## Texte extrait

■ ■ ■ ■

On sait que sous l’empire du décret-loi du 23 prairial an XII, article 2, les cimetières devaient être implantés hors des enceintes des villes et des bourgs, à une distance d’au moins 35 mètres.

 

La notion ancienne de ville et de bourg


Pendant plus de cent ans ces règles n’ont pas varié. C’est le décret n° 53-902 du 26 septembre 1953 qui va substituer pour le calcul de la distance, à la notion de ville et de bourg, une autre notion qui apparaît pour la première fois : celle d’agglomération. Ce texte sera repris par l’article 442 du Code de l’administration communale.
Le Conseil d’État ayant été amené à se prononcer sur la légalité de cette modification par décret d’un texte ayant valeur de loi, a censuré cette transcription, au motif que le décret du 26 septembre 1953 n’avait pu remplacer les dispositions législatives en vigueur, car il ne tenait ni de la loi du 17 août 1948, ni d’aucune autre disposition législative le pouvoir de modifier les textes d’origine : CE, 4 février 1966, dame veuve Caffort et autres, Rec ., p. 77 ; JCP, 1966. II, 14610.
La notion d’agglomération ayant été réputée illégale, il a fallu revenir à celle, traditionnelle, de la ville et du bourg, pour apprécier la distance à respecter.
Le gouvernement a donc repris la rédaction de l’article 42 du Code de l’administration communale en intégrant dans le nouvel article L. 361-1 du Code des communes la formulation du décret de prairial an XII, le critère de ville et de bourg étant restitué.
Or, en ce domaine, la difficulté essentielle résidait dans l’incertitude qui planait sur la notion de ville et de bourg.
Le Conseil d’État s’était borné à affirmer, sans indiquer les critères retenus, qu’une partie agglomérée d’une commune n’était pas une ville ou un bourg au sens de l’article 2 du décret du 23 prairial an XII : CE, 4 février 1966, précité.

■ ■ ■ ■

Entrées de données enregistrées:

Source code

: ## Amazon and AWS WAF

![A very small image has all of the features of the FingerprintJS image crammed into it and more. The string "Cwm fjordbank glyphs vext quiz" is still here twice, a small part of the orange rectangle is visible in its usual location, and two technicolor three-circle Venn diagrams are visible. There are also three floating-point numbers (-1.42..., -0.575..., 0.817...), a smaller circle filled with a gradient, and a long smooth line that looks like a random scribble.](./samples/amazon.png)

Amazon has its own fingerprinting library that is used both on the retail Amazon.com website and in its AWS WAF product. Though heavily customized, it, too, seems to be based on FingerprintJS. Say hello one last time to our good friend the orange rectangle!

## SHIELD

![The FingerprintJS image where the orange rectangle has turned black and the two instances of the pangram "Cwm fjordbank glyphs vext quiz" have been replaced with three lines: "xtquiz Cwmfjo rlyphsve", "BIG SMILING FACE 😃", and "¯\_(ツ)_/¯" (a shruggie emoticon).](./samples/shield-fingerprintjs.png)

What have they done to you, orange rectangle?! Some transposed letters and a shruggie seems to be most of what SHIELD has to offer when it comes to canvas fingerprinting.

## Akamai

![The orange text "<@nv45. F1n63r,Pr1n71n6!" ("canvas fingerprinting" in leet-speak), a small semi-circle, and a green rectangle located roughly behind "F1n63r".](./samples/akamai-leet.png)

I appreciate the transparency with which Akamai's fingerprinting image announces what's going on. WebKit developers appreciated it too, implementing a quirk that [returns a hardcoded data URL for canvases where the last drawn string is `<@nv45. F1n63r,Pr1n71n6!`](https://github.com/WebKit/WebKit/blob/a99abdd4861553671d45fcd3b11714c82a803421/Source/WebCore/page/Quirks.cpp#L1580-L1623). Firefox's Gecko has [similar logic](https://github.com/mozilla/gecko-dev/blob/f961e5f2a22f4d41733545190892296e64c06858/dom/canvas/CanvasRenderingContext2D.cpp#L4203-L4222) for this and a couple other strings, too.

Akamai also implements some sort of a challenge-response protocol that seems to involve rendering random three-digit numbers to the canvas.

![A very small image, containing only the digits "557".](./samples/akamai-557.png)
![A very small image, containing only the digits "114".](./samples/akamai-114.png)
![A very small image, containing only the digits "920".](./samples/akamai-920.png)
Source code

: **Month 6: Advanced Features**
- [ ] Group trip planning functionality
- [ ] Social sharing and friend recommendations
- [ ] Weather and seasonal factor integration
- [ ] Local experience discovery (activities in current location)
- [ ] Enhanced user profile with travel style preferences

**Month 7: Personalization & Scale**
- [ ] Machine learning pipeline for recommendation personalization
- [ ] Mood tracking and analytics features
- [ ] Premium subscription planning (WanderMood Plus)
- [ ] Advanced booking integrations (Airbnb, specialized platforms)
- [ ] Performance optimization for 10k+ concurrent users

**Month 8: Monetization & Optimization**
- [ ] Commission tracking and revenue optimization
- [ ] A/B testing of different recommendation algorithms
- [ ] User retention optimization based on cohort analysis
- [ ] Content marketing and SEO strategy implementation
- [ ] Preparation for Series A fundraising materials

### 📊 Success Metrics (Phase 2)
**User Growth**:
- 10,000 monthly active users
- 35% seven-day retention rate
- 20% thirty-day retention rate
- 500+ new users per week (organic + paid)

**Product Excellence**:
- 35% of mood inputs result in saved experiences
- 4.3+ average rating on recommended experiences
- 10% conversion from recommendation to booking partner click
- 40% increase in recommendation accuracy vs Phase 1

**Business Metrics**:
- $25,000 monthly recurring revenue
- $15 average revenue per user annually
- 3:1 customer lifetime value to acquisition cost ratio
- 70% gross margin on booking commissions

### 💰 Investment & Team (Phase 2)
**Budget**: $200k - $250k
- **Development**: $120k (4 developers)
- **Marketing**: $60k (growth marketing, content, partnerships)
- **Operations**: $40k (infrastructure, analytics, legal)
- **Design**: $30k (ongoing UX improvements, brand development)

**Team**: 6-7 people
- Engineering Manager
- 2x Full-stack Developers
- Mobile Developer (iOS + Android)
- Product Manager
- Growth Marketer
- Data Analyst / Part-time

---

■ ■ ■ ■

## Consigne
Reproduisez mot pour mot, du début à la fin, le texte sur la distance d'implantation des cimetières.

## Solution rédigée
On sait que sous l’empire du décret-loi du 23 prairial an XII, article 2, les cimetières devaient être implantés hors des enceintes des villes et des bourgs, à une distance d’au moins 35 mètres.

 

La notion ancienne de ville et de bourg


Pendant plus de cent ans ces règles n’ont pas varié. C’est le décret n° 53-902 du 26 septembre 1953 qui va substituer pour le calcul de la distance, à la notion de ville et de bourg, une autre notion qui apparaît pour la première fois : celle d’agglomération. Ce texte sera repris par l’article 442 du Code de l’administration communale.
Le Conseil d’État ayant été amené à se prononcer sur la légalité de cette modification par décret d’un texte ayant valeur de loi, a censuré cette transcription, au motif que le décret du 26 septembre 1953 n’avait pu remplacer les dispositions législatives en vigueur, car il ne tenait ni de la loi du 17 août 1948, ni d’aucune autre disposition législative le pouvoir de modifier les textes d’origine : CE, 4 février 1966, dame veuve Caffort et autres, Rec ., p. 77 ; JCP, 1966. II, 14610.
La notion d’agglomération ayant été réputée illégale, il a fallu revenir à celle, traditionnelle, de la ville et du bourg, pour apprécier la distance à respecter.
Le gouvernement a donc repris la rédaction de l’article 42 du Code de l’administration communale en intégrant dans le nouvel article L. 361-1 du Code des communes la formulation du décret de prairial an XII, le critère de ville et de bourg étant restitué.
Or, en ce domaine, la difficulté essentielle résidait dans l’incertitude qui planait sur la notion de ville et de bourg.
Le Conseil d’État s’était borné à affirmer, sans indiquer les critères retenus, qu’une partie agglomérée d’une commune n’était pas une ville ou un bourg au sens de l’article 2 du décret du 23 prairial an XII : CE, 4 février 1966, précité.